Extract to read:

A major problem with the automated system, Guerra said, was that it doesn’t make clear whether or not she’s been approved for benefits.

“If I’m calling to see if my benefits are going to come in, I can’t receive that -- all I can receive is a date,” she said. And sometimes, Guerra stated, even that information remains murky.

“It’s just, “OK, you’re going to have this amount on this date' and it doesn’t give you a date,“ she said, “it’s just blank.”

The new electronic set-up, she said, just makes an uncomfortable situation even worse.

“You’re already embarrassed because you’re receiving benefits, so to speak to an automated system becomes more embarrassing,” she said. “Because now, I have more questions, and I can’t even receive a human being.”

In light of the agency's recent difficulties, DFCS has asked clients experiencing problems to contact a Constituents Services telephone number. Mirroring the agency's call center hardships, however, many clients report being unable to get through that line as well; for those who dial a number listed on the agency's own website regarding Medicaid eligibility complaints and inquiries, callers are greeted by a message stating that a voice mailbox has yet to be set up.

Delmus Jordan, 37, said he’s been calling the DFCS line for the last three days, only to be told the call volume is especially heavy and asked to dial again later.

Problems to work on:
1. Reproduce the article about the DFCS phone system word for word, from "A major problem" to "situation even worse.", inclusive.
2. Continue the article about the DFCS phone system, starting after its last sentence.

Extracted material:
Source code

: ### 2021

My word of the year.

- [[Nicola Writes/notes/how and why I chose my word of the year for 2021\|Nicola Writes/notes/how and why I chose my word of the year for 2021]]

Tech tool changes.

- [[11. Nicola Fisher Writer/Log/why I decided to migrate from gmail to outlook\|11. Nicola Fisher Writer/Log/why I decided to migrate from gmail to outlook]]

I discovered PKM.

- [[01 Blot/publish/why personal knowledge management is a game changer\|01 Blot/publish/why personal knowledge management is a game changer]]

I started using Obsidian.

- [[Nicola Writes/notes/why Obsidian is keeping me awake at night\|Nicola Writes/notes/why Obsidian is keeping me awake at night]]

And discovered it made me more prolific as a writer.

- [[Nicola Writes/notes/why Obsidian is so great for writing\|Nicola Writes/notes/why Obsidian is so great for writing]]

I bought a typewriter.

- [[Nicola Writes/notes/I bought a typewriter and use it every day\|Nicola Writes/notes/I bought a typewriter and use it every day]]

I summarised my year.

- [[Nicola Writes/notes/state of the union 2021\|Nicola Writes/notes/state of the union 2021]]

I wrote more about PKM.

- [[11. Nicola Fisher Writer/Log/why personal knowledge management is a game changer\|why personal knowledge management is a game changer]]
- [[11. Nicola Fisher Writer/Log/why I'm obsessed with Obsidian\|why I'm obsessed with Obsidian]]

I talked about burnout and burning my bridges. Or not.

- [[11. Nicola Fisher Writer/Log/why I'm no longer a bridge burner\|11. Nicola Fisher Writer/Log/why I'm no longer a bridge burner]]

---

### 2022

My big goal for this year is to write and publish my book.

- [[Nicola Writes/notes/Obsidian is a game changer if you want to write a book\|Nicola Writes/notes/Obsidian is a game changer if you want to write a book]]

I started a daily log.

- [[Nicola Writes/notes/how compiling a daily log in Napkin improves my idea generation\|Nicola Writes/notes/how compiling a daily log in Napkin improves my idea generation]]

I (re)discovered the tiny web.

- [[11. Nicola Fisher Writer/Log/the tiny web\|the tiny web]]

Responses by item number:
1.
A major problem with the automated system, Guerra said, was that it doesn’t make clear whether or not she’s been approved for benefits.

“If I’m calling to see if my benefits are going to come in, I can’t receive that -- all I can receive is a date,” she said. And sometimes, Guerra stated, even that information remains murky.

“It’s just, “OK, you’re going to have this amount on this date' and it doesn’t give you a date,“ she said, “it’s just blank.”

The new electronic set-up, she said, just makes an uncomfortable situation even worse.

2.
“You don’t make it to hold,” he said. “The only time I’ve been on hold is today, and I had two phones going simultaneously, and the shortest [wait] was an hour and forty five minutes.”

He also reports problems with the online COMPASS components. “It doesn’t back itself up, or send anything to your e-mail,” he said. “So it’s almost impossible to remember what your user name and all that is, and it boots you off sometimes for no reason.”

While the DFCS personnel he spoke to today “seem pleasant,” Jordan said he has no idea how to gage their effectiveness. “But it’s somehow better that they’re smiling at me and trying to help me,” he stated, “even if they can’t.”

Displaying a disdain shared by many other DFCS clients in the state, Jordan said the agency is beyond redemption at this point.

“There’s no way to fix the problem,” he said. “This is a government-run operation [and] people who don’t make incentive pay don’t try to work fast.”

When asked what state politicians should do to remedy the ongoing DFCS problems, Jordan’s response was instantaneous.

“Kill themselves,” he docilely replied.

Solutions…and a Lack Thereof

As to what clients believe the agency should do to improve services, many individuals provided the same response: a beefed up DFCS workforce.

A 32-year-old man who wished to be identified only as “Phillip” said that hiring more workers is a pivotal first step to remedying the agency’s problems.

“Put more people in positions [and] that can help and reduce the lines,” he said. “I know you’ve got a budget, but at the same time, you’ve got to extend some things to help certain things run.”

“That’s not even politics,” he continued, “that’s simple business.”

Moore also said DFCS should bring in more personnel, instead of depending on the COMPASS system to meet client needs. “It might be fine as far as trying to save money,“ he said, “but at the same time, we need more customer service.”

Others, however, believe that even more personnel can’t rectify the agency’s ongoing problems. “There’s so much to fix that I don’t even know where to start,” said Dapaz. “I think they need to start from the ground again, with the basics.”

Moments later, he offers a secondary proposal.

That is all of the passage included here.